Les dépenses publiques sont extrêmement importantes en France, et elles ne cessent de croître d’année en année. On en est actuellement à 56,4% du PIB, alors que l’on en était à seulement 34,6 % en 1980 : la progression est donc considérable. En Allemagne, il s’agit de 43,9% seulement, et aux Etats-Unis de 37,7%. On ne peut donc que s’interroger pour savoir quelles en sont les raisons ?

Tous les observateurs de la vie économique du pays s’inquiètent d’un taux aussi élevé, car il implique obligatoirement des prélèvements obligatoires extrêmement importants, prélèvements qui asphyxient finalement l’Economie du pays. La France est ainsi devenue le pays connaissant la fiscalité la plus lourde de tous les pays européens, et elle vient même de battre le Danemark en cette matière. Et, phénomène aggravant, ces prélèvements obligatoires ne parviennent plus, depuis une quarantaine d’années, à couvrir toutes les dépenses, en sorte que l’Etat se trouve contraint, chaque année, de recourir à des emprunts pour boucler ses budgets. La dette publique du pays en est ainsi venue à avoisiner maintenant le montant du PIB.

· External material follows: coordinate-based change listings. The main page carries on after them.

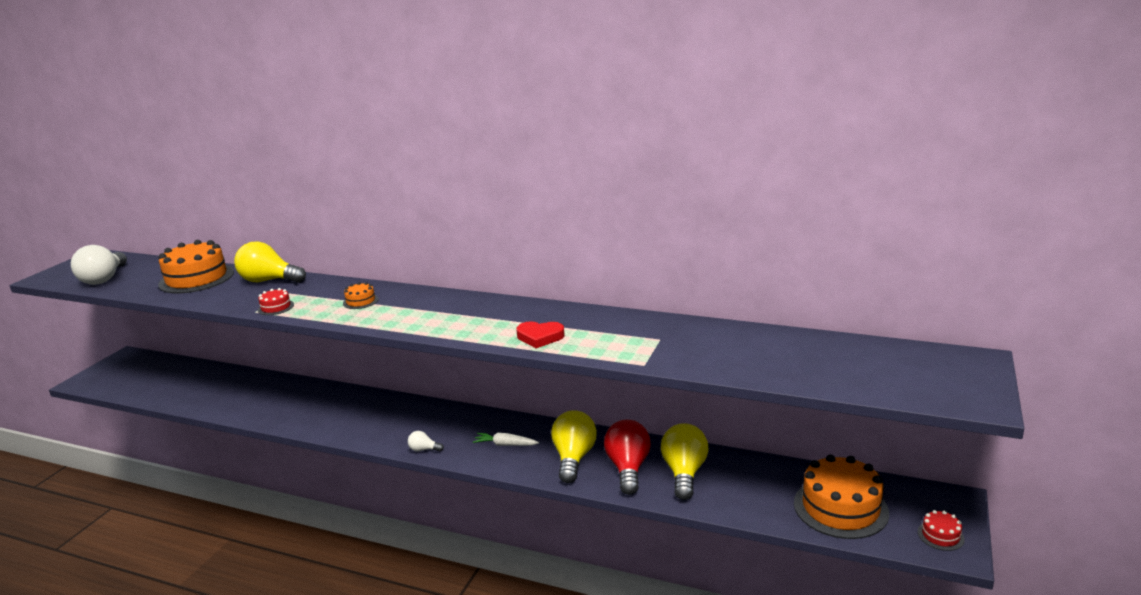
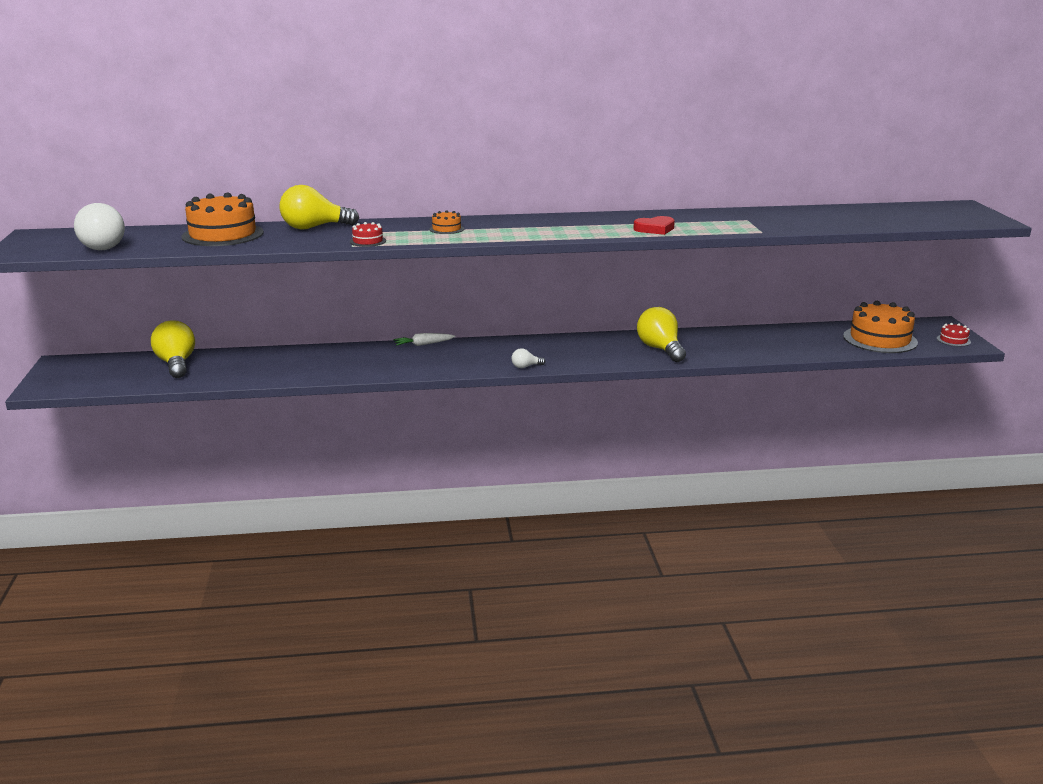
camera: 30 degrees left, 0 degrees up
white carrot [473,433,539,446] -> white carrot moved to [394,333,455,346]
red light bulb [604,420,651,495] -> none
yellow light bulb [661,423,709,500] -> yellow light bulb moved to [151,320,195,378]

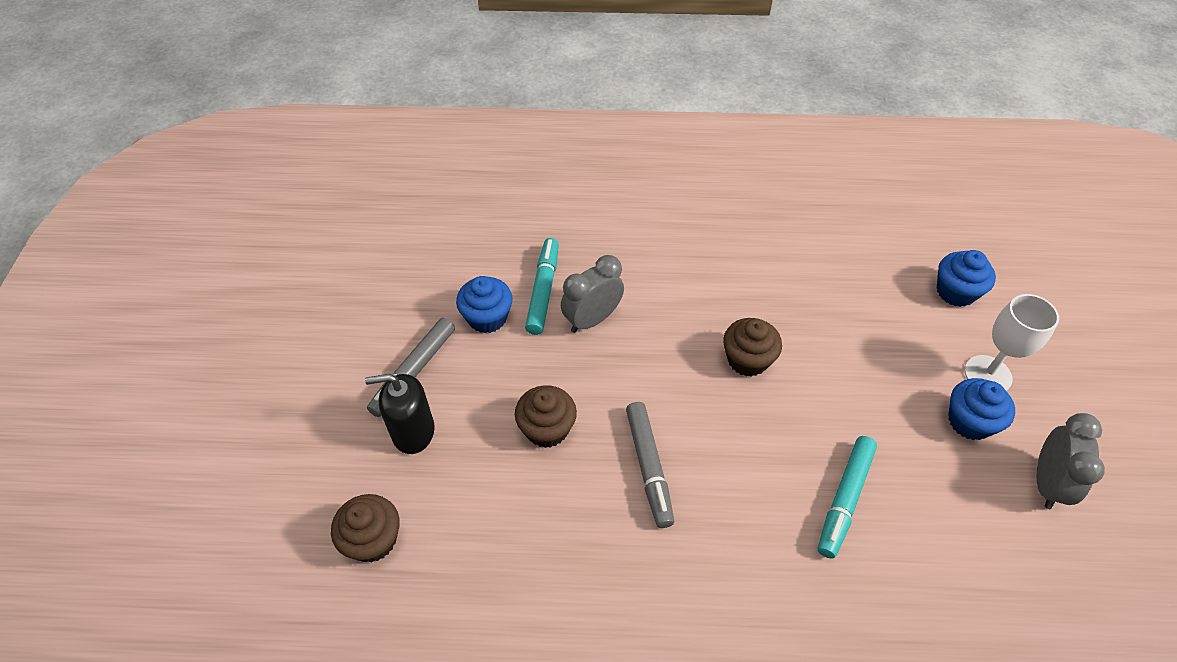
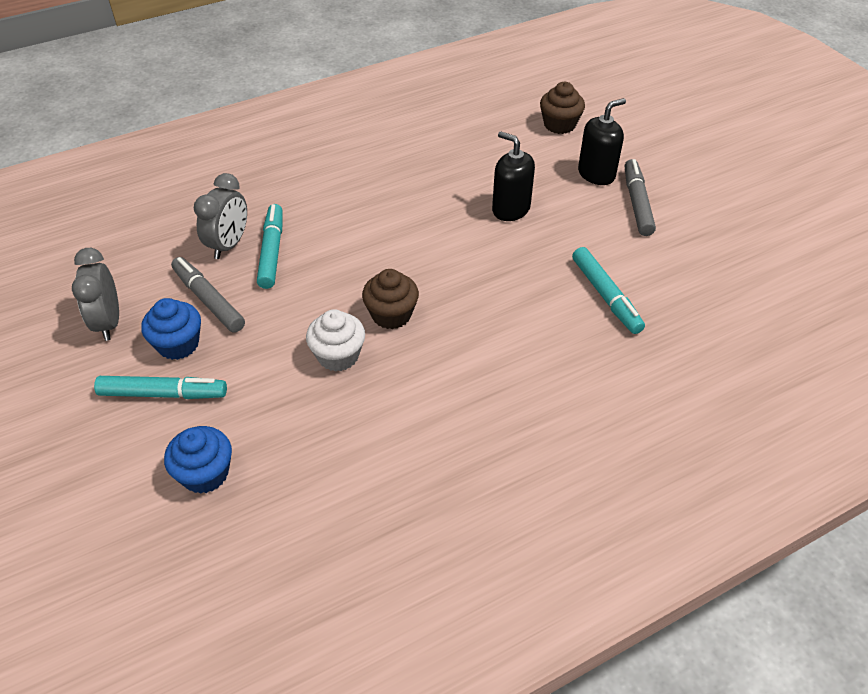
camera: 150 degrees right, 5 degrees down
blue cupcake [456,276,513,333] -> none
brown cupcake [515,385,577,448] -> black soap dispenser [492,131,535,221]
grey clock [561,255,624,333] -> grey clock moved to [194,173,247,259]
grey marker [626,402,674,528] -> grey marker moved to [171,257,245,333]
white goblet [965,294,1059,391] -> turquoise marker [94,376,227,399]
none -> white cupcake [306,309,365,372]

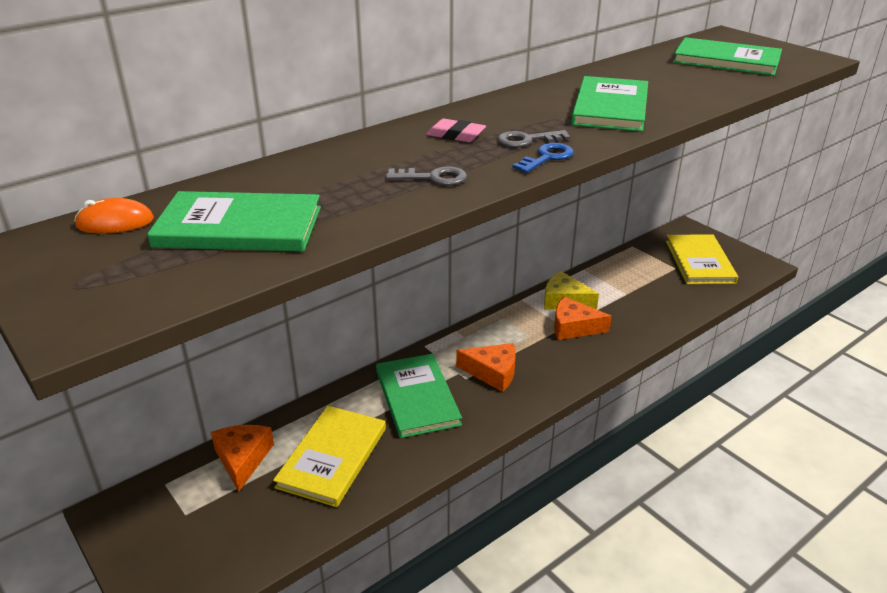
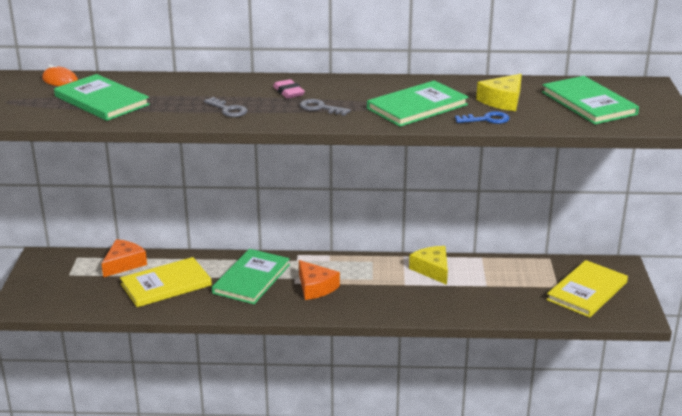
camera: 40 degrees right, 5 degrees down
blue key [513,143,574,173] -> blue key moved to [455,111,510,124]
orange cheese [554,297,612,340] -> none
none -> yellow cheese [476,74,522,111]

Ce qui est frappant c’est que l’on accuse de toute part le montant trop élevé des prélèvements obligatoires d’être la cause des maux dont souffre l’Economie du pays. Ce serait parce que les impôts et les taxes sont trop élevés dans notre pays que l’Economie française se porterait mal. Nous allons voir que l’on confond, ce faisant, les causes avec les effets. Il faut se défier d’une vision trop simpliste des mécanismes de fonctionnement de l’Economie de notre pays, et comprendre d’où vient réellement le mal.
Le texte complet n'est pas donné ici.